Foodie Friday was told to bring "something Hawaii-inspired" to a recent party and Hawaiian Bread Pudding was born!

Kathy Whyte/ WNBF News

Hawaiian Bread Pudding (prep. time about 1 hour. Serves 24 or more)

2 packages Hawaiian rolls (allowed to go stale)

1 C. milk

4 eggs, beaten

1 C. granulated sugar

1 tsp. vanilla

1 mini bottle spiced rum (about ¼ C.) *

1 can crushed pineapple, drained

1 can coconut crème

1C. shredded, unsweetened coconut

Cooking spray or butter to grease pan

Whipped cream (optional)

Warm milk and sugar over medium heat until sugar dissolves and milk coats the back of a spoon.  Stir in coconut crème, rum*, vanilla and salt.  Remove from heat. Whisk about ¼ C. of the warm milk mixture into the bowl with the beaten eggs. Slowly whisk in another quarter cup, bringing the eggs close to the milk temperature.  Slowly whisk the egg mixture into the rest of the warm milk.  Pre-heat oven to 365.  Butter a cake pan.  In a large bowl, rip the rolls into cubs, toss gently with the pineapple and coconut.  Pour into the cake pan.  Evenly pour the custard mixture over the bread cubes.  Allow to sit about 10 minutes.  Sprinkle additional shredded coconut over the top and bake 40 minutes until a knife inserted in the center comes out clean and the coconut is browned.  Spoon out while warm but can be served room temperature or cold.  Reheats well in the microwave for a minute or less.  Top with whipped cream. (You can also sprinkle a little more ground cinnamon and/or nutmeg over the top to add a little more color.)
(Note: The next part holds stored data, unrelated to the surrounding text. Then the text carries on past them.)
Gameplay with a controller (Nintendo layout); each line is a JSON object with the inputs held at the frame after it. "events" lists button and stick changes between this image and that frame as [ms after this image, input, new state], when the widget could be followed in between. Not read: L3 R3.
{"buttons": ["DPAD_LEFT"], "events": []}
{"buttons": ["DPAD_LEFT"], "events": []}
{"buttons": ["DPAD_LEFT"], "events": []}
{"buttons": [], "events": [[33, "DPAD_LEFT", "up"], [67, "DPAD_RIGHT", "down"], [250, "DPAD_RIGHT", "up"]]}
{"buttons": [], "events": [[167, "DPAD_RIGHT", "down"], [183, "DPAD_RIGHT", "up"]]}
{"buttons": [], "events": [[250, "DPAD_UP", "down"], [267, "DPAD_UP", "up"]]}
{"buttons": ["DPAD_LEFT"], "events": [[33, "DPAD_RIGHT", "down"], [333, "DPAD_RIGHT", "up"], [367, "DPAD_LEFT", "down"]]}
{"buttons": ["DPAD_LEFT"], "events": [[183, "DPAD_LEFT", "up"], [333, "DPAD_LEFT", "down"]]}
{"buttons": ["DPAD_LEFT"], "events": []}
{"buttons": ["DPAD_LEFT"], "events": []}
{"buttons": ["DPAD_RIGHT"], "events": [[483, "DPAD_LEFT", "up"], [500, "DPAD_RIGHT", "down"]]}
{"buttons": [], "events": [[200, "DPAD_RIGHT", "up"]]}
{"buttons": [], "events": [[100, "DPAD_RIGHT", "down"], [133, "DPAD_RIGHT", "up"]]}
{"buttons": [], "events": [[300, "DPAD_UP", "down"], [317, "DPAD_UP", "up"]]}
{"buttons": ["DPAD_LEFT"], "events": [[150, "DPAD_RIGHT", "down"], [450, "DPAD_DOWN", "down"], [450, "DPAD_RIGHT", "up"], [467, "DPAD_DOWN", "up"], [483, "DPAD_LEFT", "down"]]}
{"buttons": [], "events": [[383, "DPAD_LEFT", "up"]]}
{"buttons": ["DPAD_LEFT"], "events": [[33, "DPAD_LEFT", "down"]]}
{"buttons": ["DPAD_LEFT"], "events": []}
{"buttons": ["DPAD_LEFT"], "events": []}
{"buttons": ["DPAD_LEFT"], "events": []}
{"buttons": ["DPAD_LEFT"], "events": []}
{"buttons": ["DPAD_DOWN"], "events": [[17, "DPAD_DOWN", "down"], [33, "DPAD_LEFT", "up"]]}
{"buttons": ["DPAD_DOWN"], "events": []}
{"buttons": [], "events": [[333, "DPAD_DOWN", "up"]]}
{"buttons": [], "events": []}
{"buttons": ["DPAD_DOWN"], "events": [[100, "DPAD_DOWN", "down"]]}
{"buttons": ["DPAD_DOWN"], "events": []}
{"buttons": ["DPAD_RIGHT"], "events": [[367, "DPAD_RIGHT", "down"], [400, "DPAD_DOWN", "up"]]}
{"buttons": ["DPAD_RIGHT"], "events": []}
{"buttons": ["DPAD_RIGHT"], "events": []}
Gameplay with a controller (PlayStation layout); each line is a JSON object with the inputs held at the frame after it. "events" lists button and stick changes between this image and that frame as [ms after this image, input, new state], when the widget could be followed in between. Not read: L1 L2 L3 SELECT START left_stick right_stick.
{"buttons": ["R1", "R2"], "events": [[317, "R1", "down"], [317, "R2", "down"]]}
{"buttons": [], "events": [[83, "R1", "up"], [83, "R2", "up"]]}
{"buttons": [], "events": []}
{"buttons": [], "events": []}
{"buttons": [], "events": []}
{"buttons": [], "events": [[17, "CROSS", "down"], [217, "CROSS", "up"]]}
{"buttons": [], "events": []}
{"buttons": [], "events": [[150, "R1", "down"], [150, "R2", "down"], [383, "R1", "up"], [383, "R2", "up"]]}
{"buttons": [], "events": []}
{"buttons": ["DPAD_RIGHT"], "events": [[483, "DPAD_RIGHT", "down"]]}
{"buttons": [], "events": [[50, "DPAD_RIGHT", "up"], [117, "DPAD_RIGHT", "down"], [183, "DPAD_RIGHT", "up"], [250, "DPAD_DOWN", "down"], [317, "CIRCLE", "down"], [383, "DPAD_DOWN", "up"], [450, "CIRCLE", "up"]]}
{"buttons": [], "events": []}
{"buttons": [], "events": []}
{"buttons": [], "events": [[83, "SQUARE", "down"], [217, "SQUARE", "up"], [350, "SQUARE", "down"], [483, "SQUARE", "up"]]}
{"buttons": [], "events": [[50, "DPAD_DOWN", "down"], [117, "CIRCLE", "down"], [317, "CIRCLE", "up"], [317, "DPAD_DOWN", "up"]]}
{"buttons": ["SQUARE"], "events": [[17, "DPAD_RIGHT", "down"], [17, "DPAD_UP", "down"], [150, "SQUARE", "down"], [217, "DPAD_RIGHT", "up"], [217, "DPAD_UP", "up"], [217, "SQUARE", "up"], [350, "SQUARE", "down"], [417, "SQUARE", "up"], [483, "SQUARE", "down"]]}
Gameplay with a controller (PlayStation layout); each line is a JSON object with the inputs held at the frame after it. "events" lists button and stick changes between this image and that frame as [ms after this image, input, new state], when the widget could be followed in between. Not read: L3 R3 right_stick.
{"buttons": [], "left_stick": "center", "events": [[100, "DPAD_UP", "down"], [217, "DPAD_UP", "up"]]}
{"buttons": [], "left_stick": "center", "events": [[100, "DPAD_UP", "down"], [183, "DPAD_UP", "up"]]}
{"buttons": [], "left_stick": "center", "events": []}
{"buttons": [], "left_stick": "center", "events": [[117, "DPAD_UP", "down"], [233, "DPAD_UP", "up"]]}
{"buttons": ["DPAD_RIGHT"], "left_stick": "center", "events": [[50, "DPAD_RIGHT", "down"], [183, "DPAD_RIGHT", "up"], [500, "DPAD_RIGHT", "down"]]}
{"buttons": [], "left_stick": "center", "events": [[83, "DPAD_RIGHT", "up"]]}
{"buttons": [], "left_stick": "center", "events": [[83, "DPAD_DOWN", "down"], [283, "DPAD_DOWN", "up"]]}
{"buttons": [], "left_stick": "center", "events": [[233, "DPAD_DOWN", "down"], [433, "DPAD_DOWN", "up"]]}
*If you don’t want to use spiced rum, substitute a tsp. cinnamon, ½ tsp. nutmeg, ½ tsp. ginger ¼ tsp. ground clove to come close to the flavor without the alcohol (which cooks off anyway).

Since the dinner rolls are a little sweet, 1 cup of sugar was enough to make it as sweet as I wanted and I went for the unsweetened shredded coconut.